**DIRECTIONS FOR THIS TASK**
Could you retype every line below exactly, omitting the images?

**SOURCE DATA**
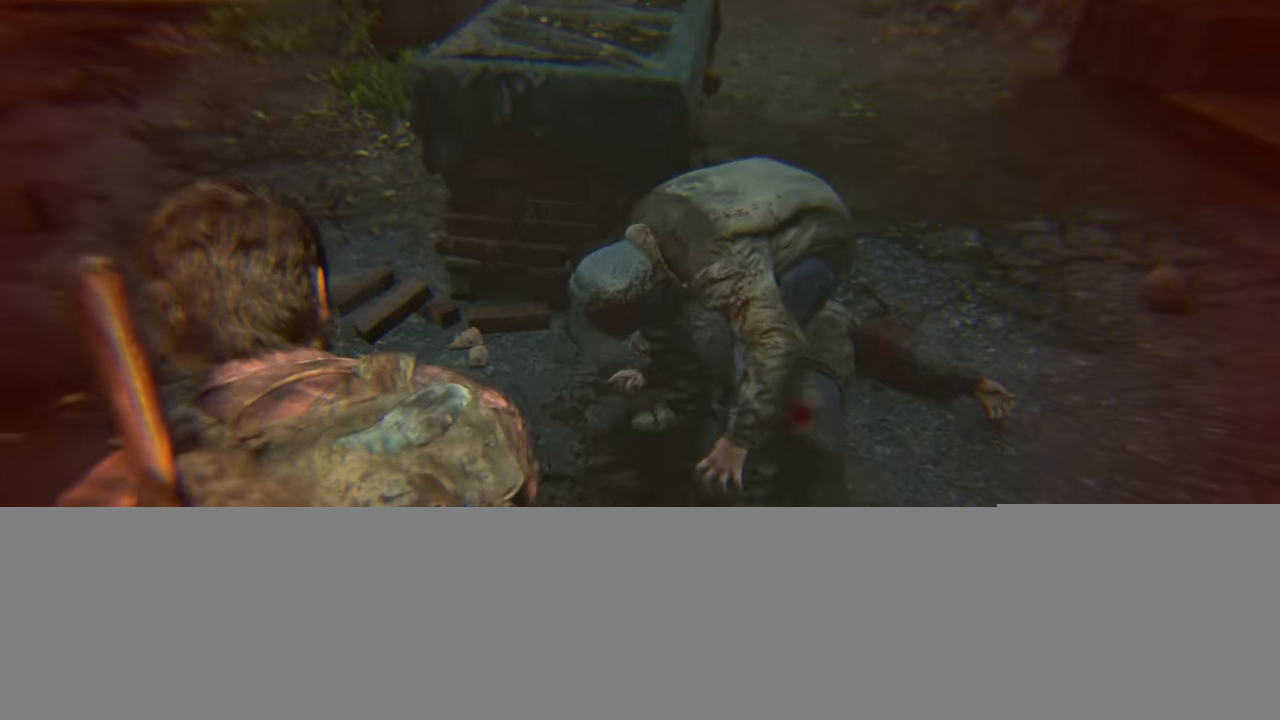
{"buttons": ["L2"], "left_stick": "up", "events": [[367, "left_stick", "up"]]}
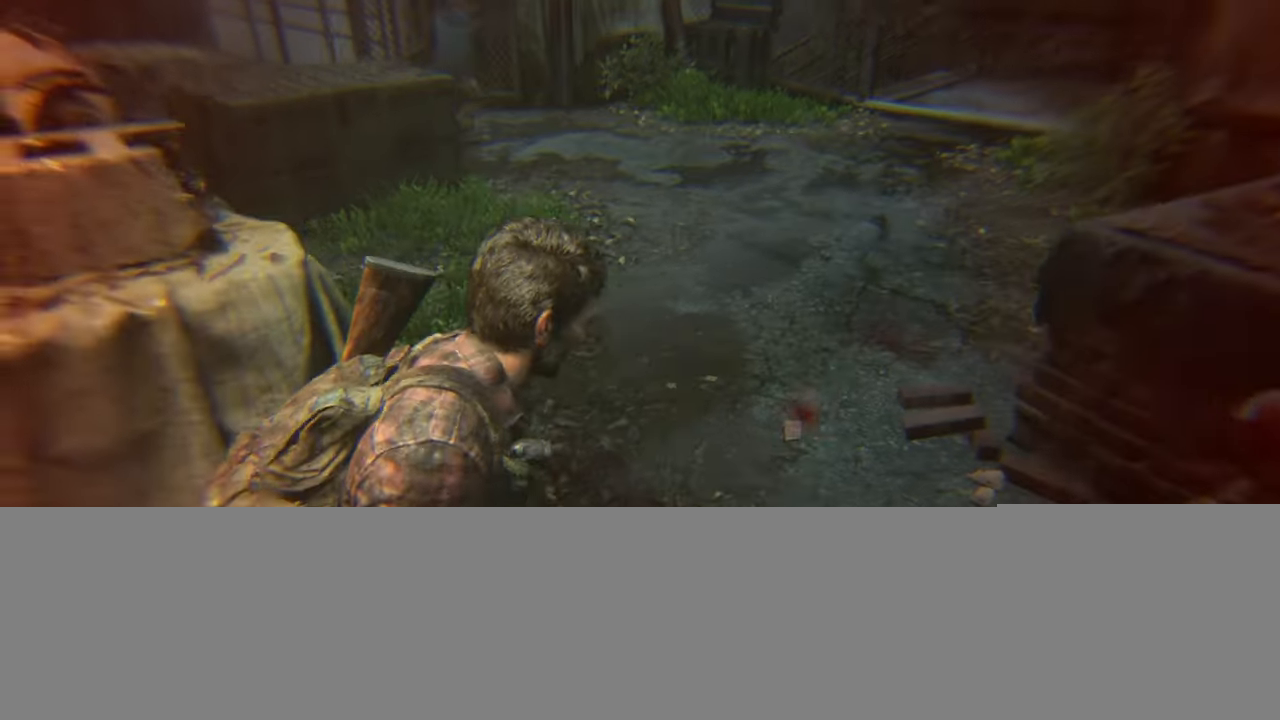
{"buttons": ["L2"], "left_stick": "up-right", "events": [[100, "left_stick", "up-right"]]}
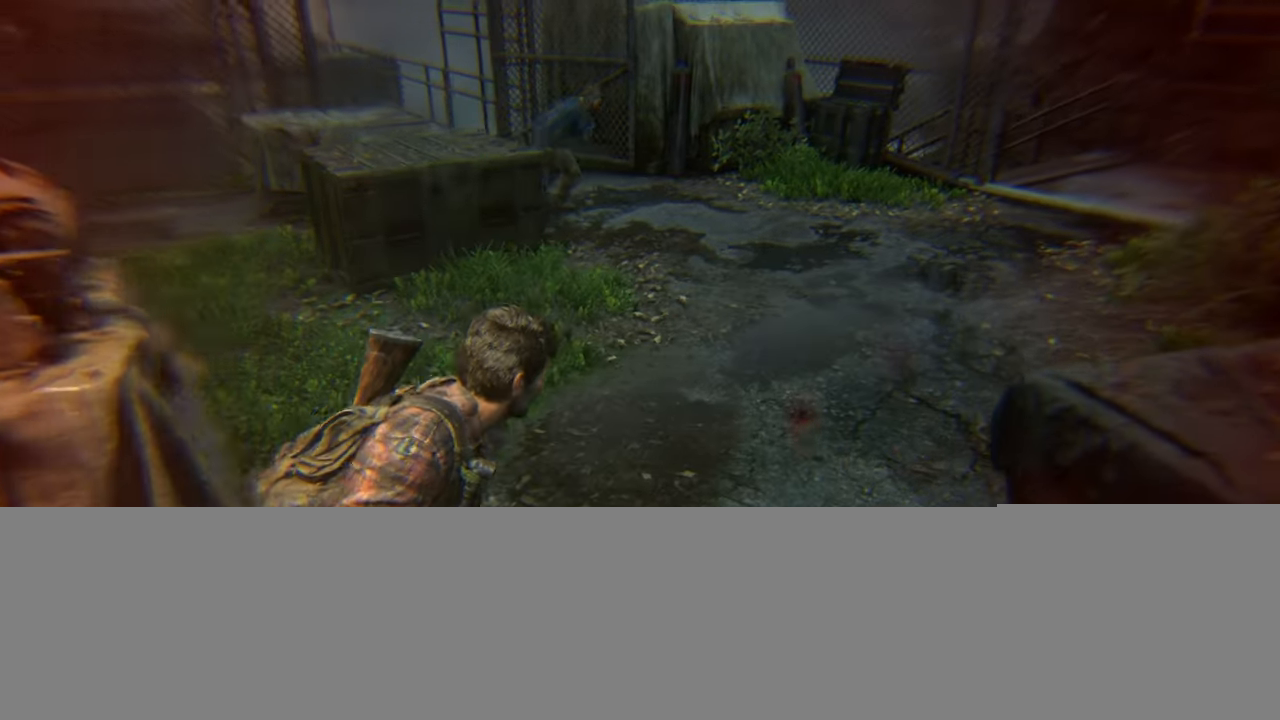
{"buttons": ["L2"], "left_stick": "up-right", "events": []}
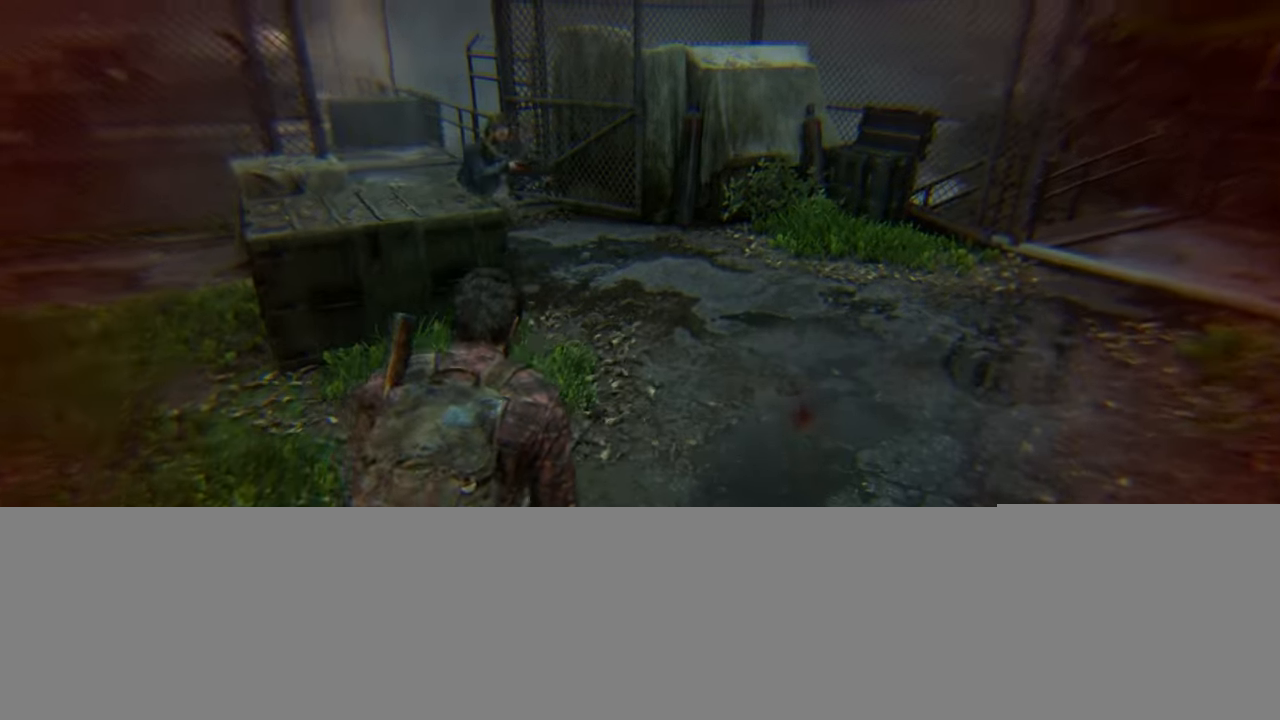
{"buttons": ["L2"], "left_stick": "up-right", "events": []}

**WRITTEN SOLUTION**
{"buttons": ["L2"], "left_stick": "up", "events": [[367, "left_stick", "up"]]}
{"buttons": ["L2"], "left_stick": "up-right", "events": [[100, "left_stick", "up-right"]]}
{"buttons": ["L2"], "left_stick": "up-right", "events": []}
{"buttons": ["L2"], "left_stick": "up-right", "events": []}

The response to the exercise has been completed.